● What you are asked to do:
Lay out the entries as a numbered list, from the line with "collection date: 1858-06-25" through the last line of the entries, with both included and blank lines dropped. Leave the pictures out of your answer.
◆ ◆ ◆ ◆ ◆ ◆ ◆
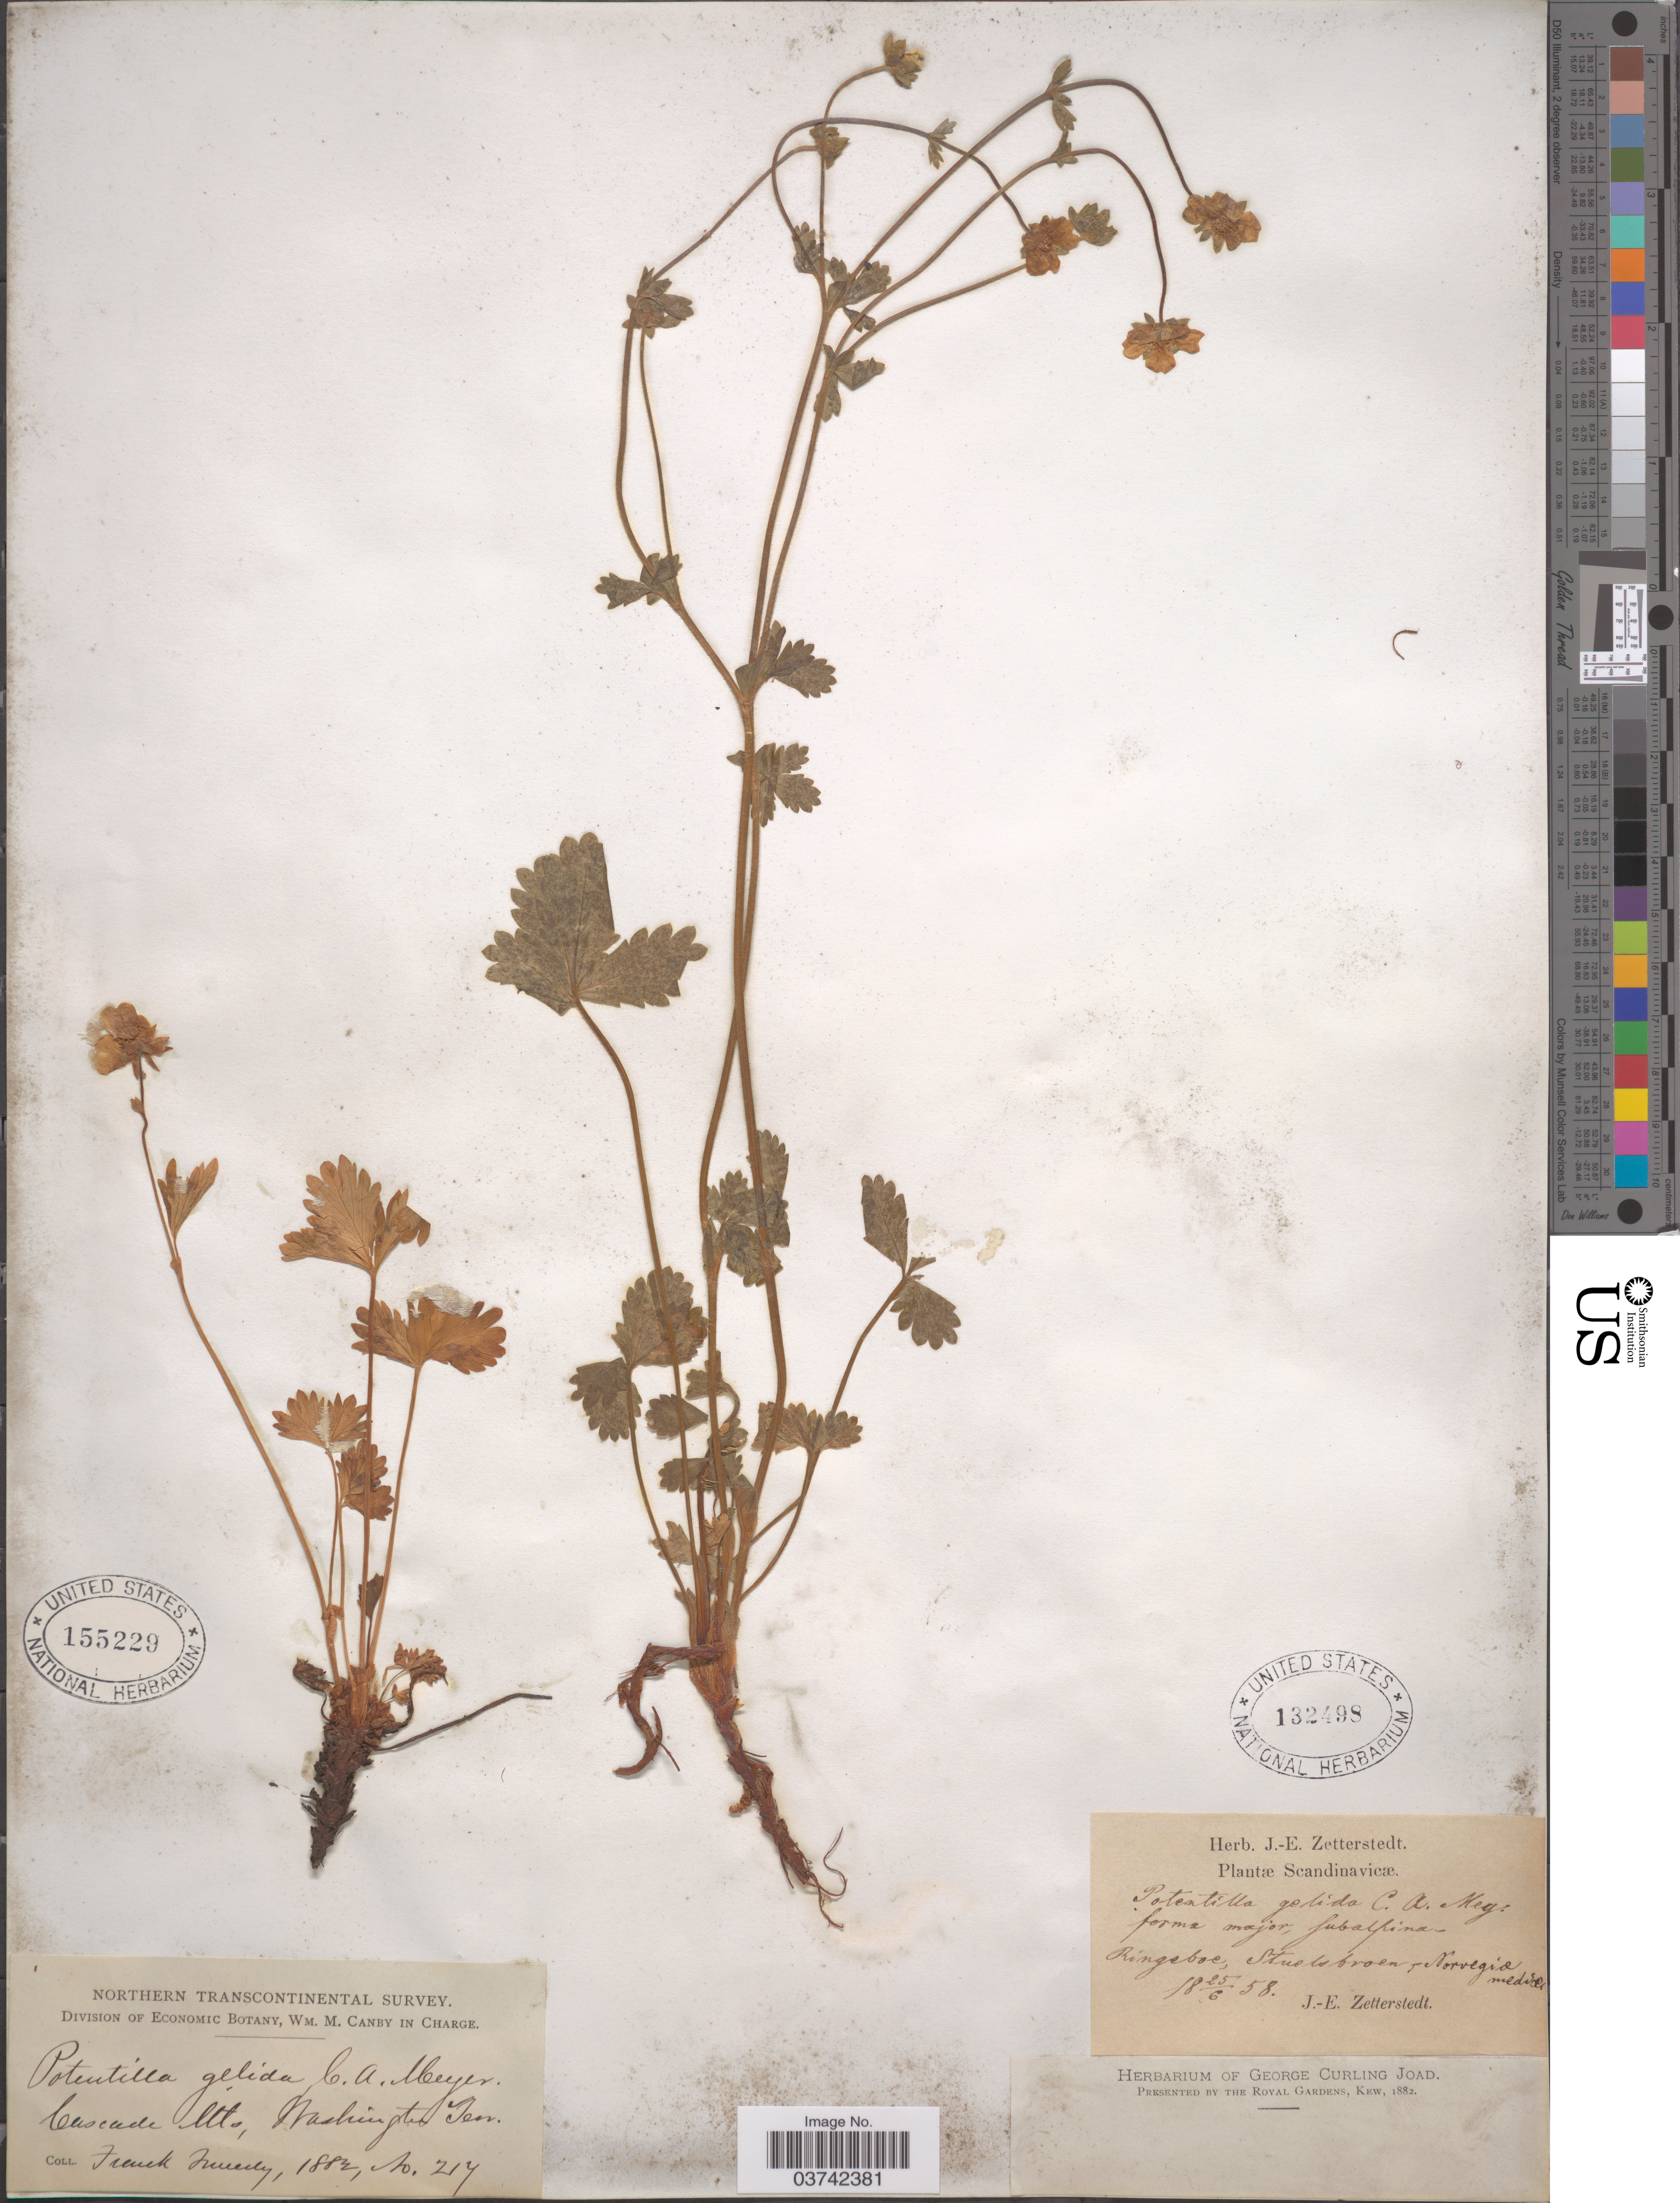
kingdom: Plantae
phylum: Tracheophyta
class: Magnoliopsida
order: Rosales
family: Rosaceae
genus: Potentilla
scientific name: Potentilla gelida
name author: C.A. Mey.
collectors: J.E. Zetterstedt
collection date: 1858-06-25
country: Norway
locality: Scandinavicæ. Ringeboe, Stuelsbroen, Norvegiæ mediæ.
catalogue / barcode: US 132498-2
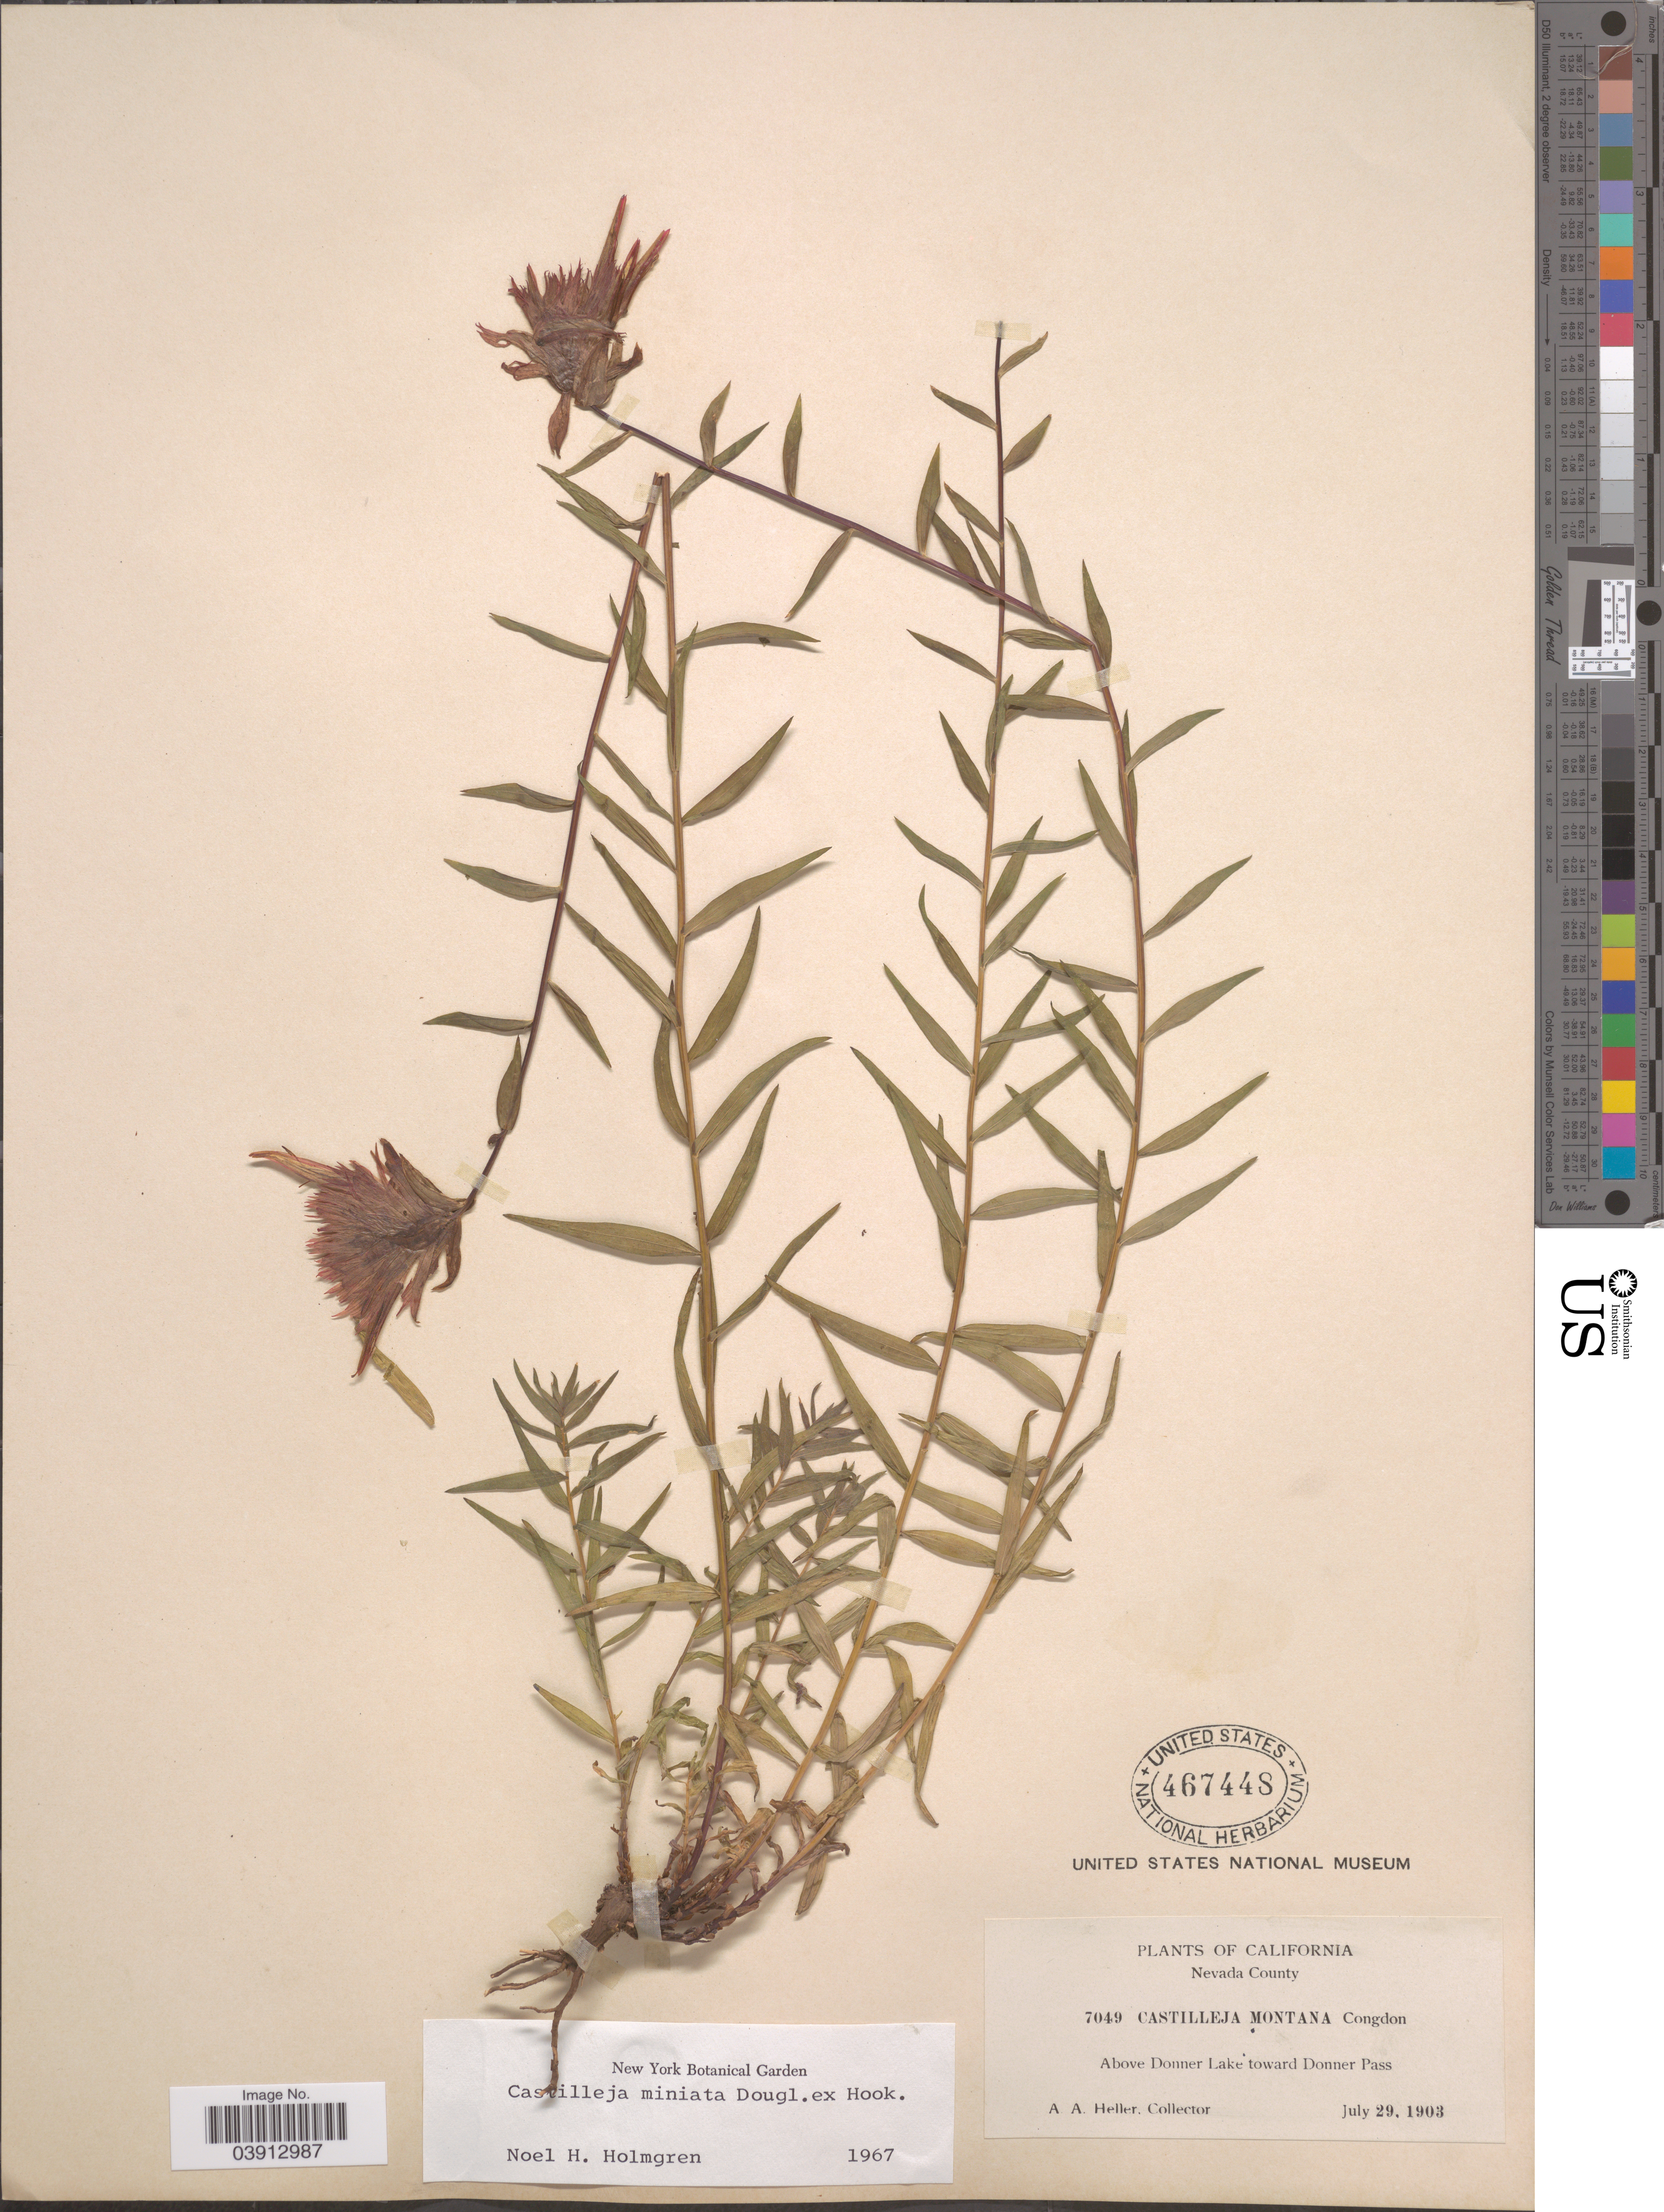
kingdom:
◆ ◆ ◆ ◆ ◆ ◆ ◆
● Exercise result:
1. collection date: 1858-06-25
2. country: Norway
3. locality: Scandinavicæ. Ringeboe, Stuelsbroen, Norvegiæ mediæ.
4. catalogue / barcode: US 132498-2
5. kingdom:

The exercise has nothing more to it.